WHAT THE TASK ASKS: Below are some records. Write out exactly their lines from the one with "solusi dinding sistem panel" through the one with "changées. Notre réseau d’informateurs", and leave the pictures behind.

Items from a dataset:
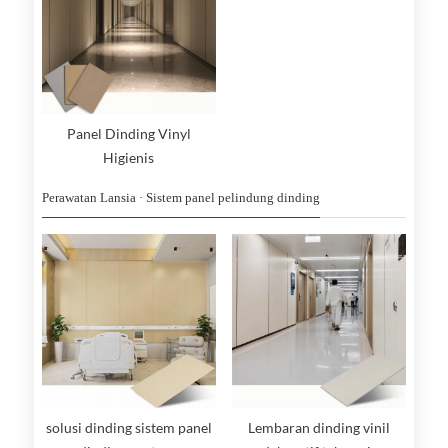
Panel Dinding Vinyl
Higienis
Perawatan Lansia · Sistem panel pelindung dinding
solusi dinding sistem panel
Lembaran dinding vinil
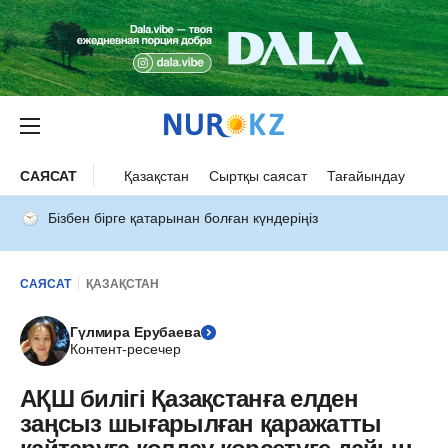
САЯСАТ
Қазақстан
Сыртқы саясат
Тағайындау
Бізбен бірге қатарынан болған күндеріңіз
САЯСАТ
ҚАЗАҚСТАН
Гүлмира Ерубаева
Контент-ресечер
АҚШ билігі Қазақстанға елден
заңсыз шығарылған қаражатты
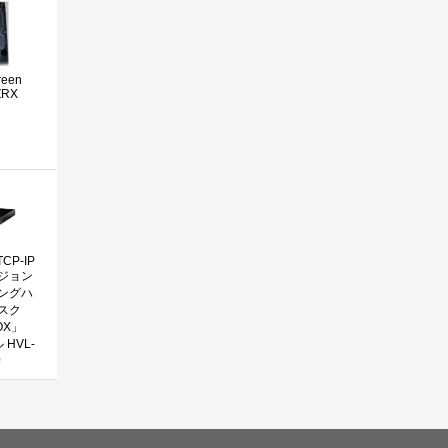
reen
ZRX
TCP-IP
ジョン
ングハ
スク
OX」
 HVL-
0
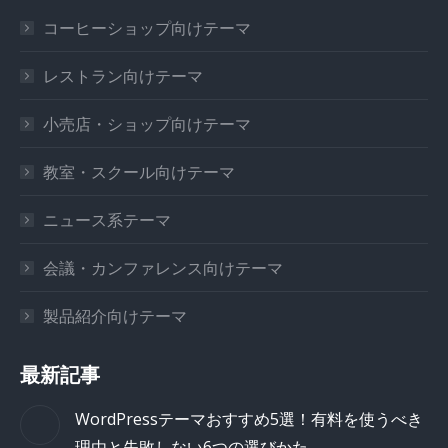
コーヒーショップ向けテーマ
レストラン向けテーマ
小売店・ショップ向けテーマ
教室・スクール向けテーマ
ニュース系テーマ
会議・カンファレンス向けテーマ
製品紹介向けテーマ
最新記事
WordPressテーマおすすめ5選！有料を使うべき
理由と失敗しない6つの選びかた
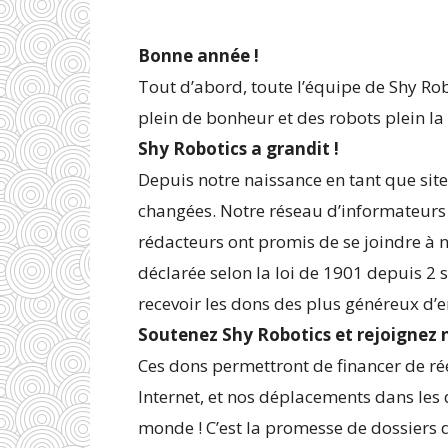
Bonne année !
Tout d’abord, toute l’équipe de Shy Ro
plein de bonheur et des robots plein la 
Shy Robotics a grandit !
Depuis notre naissance en tant que site 
changées. Notre réseau d’informateurs 
rédacteurs ont promis de se joindre à n
déclarée selon la loi de 1901 depuis 2
recevoir les dons des plus généreux d’e
Soutenez Shy Robotics et rejoignez n
Ces dons permettront de financer de ré
Internet, et nos déplacements dans les d
monde ! C’est la promesse de dossiers d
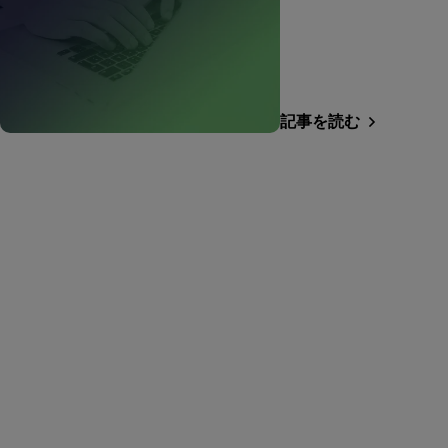
記事を読む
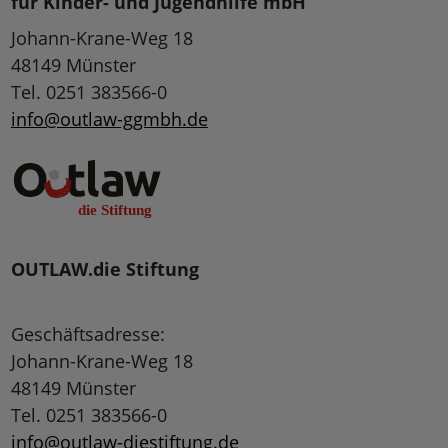
für Kinder- und Jugendhilfe mbH
Johann-Krane-Weg 18
48149 Münster
Tel. 0251 383566-0
info@outlaw-ggmbh.de
OUTLAW.die Stiftung
Geschäftsadresse:
Johann-Krane-Weg 18
48149 Münster
Tel. 0251 383566-0
info@outlaw-diestiftung.de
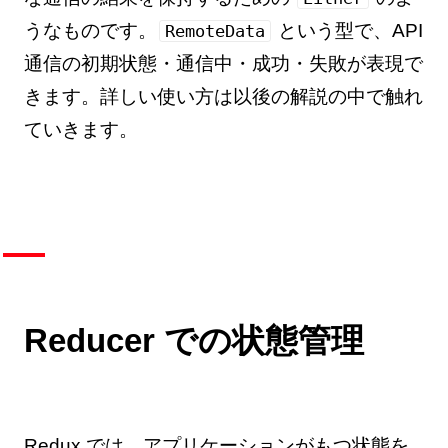
うなものです。
という型で、API
RemoteData
通信の初期状態・通信中・成功・失敗が表現で
きます。詳しい使い方は以後の解説の中で触れ
ていきます。
Reducer での状態管理
Redux では、アプリケーションがもつ状態を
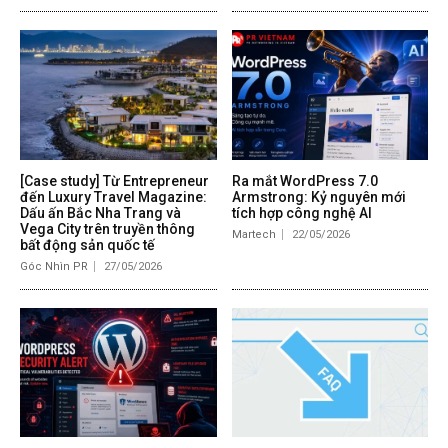
[Case study] Từ Entrepreneur
Ra mắt WordPress 7.0
đến Luxury Travel Magazine:
Armstrong: Kỷ nguyên mới
Dấu ấn Bắc Nha Trang và
tích hợp công nghệ AI
Vega City trên truyền thông
Martech
22/05/2026
bất động sản quốc tế
Góc Nhìn PR
27/05/2026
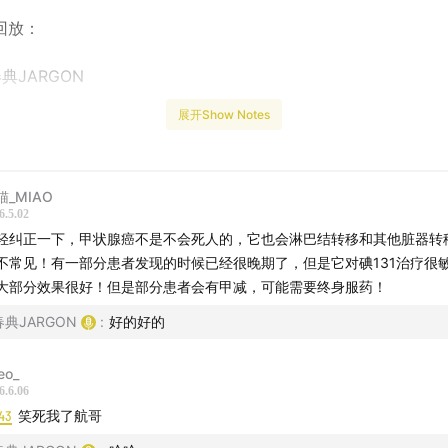
回放：
典JARGON
展开Show Notes
播日常，关注：
猫_MIAO
春典JARGON
6.5.02
轻纠正一下，甲状腺癌不是不会死人的，它也会淋巴结转移和其他脏器转
不常见！有一部分患者发现的时候已经很晚期了，但是它对碘131治疗很
大部分效果很好！但是部分患者会有甲减，可能需要终身服药！
春典JARGON
:
好的好的
eo_
6.6.06
43
笑死我了航哥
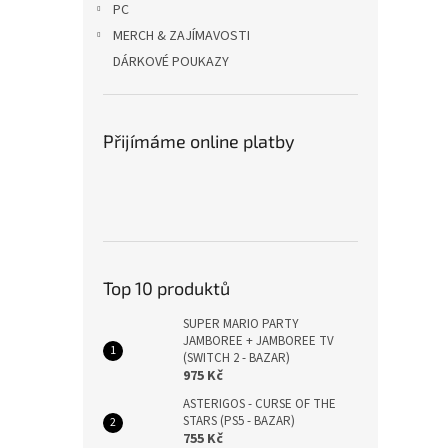
PC
MERCH & ZAJÍMAVOSTI
DÁRKOVÉ POUKAZY
Přijímáme online platby
Top 10 produktů
SUPER MARIO PARTY
JAMBOREE + JAMBOREE TV
(SWITCH 2 - BAZAR)
975 Kč
ASTERIGOS - CURSE OF THE
STARS (PS5 - BAZAR)
755 Kč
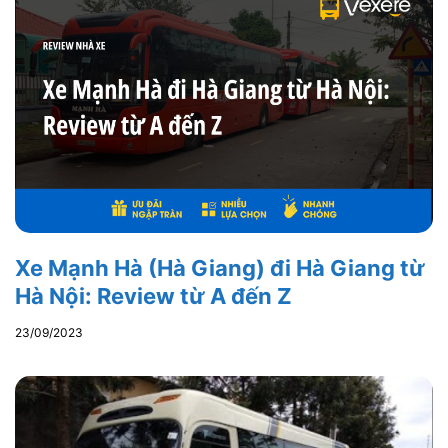
Xe Mạnh Hà (Hà Giang) đi Hà Giang từ
Hà Nội: Review từ A đến Z
23/09/2023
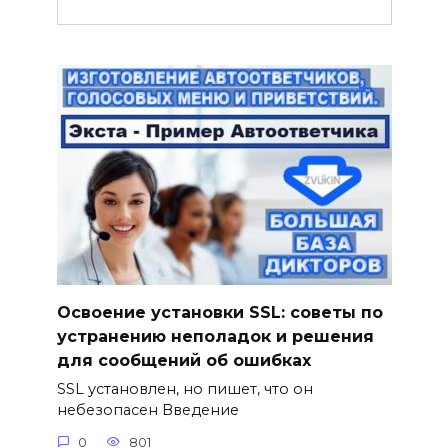
Освоение установки SSL: советы по
устранению неполадок и решения
для сообщений об ошибках
SSL установлен, но пишет, что он
небезопасен Введение
0
801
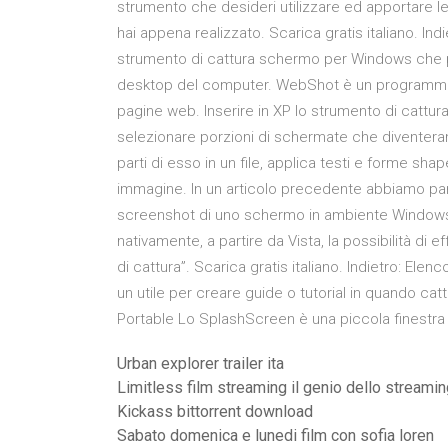
strumento che desideri utilizzare ed apportare l
hai appena realizzato. Scarica gratis italiano. 
strumento di cattura schermo per Windows che pe
desktop del computer. WebShot è un programma 
pagine web. Inserire in XP lo strumento di cattu
selezionare porzioni di schermate che diventeran
parti di esso in un file, applica testi e forme sha
immagine. In un articolo precedente abbiamo parl
screenshot di uno schermo in ambiente Windows. In
nativamente, a partire da Vista, la possibilità di 
di cattura”. Scarica gratis italiano. Indietro: E
un utile per creare guide o tutorial in quando cattu
Portable Lo SplashScreen è una piccola finestra
Urban explorer trailer ita
Limitless film streaming il genio dello streami
Kickass bittorrent download
Sabato domenica e lunedi film con sofia loren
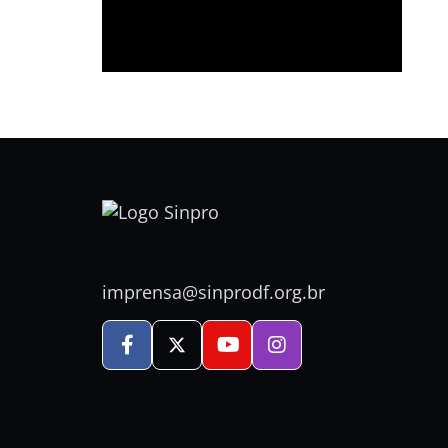
imprensa@sinprodf.org.br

ANSWER FOR THIS EXERCISE:
solusi dinding sistem panel
Lembaran dinding vinil
САЯСАТ
Қазақстан
Сыртқы саясат
Тағайындау
Бізбен бірге қатарынан болған күндеріңіз
САЯСАТ
ҚАЗАҚСТАН
Гүлмира Ерубаева
Контент-ресечер
АҚШ билігі Қазақстанға елден
заңсыз шығарылған қаражатты
reen
ZRX
TCP-IP
ジョン
ングハ
スク
OX」
 HVL-
0
コーヒーショップ向けテーマ
レストラン向けテーマ
小売店・ショップ向けテーマ
教室・スクール向けテーマ
ニュース系テーマ
会議・カンファレンス向けテーマ
製品紹介向けテーマ
最新記事
WordPressテーマおすすめ5選！有料を使うべき
理由と失敗しない6つの選びかた
Bonne année !
Tout d’abord, toute l’équipe de Shy Ro
plein de bonheur et des robots plein la 
Shy Robotics a grandit !
Depuis notre naissance en tant que site 
changées. Notre réseau d’informateurs 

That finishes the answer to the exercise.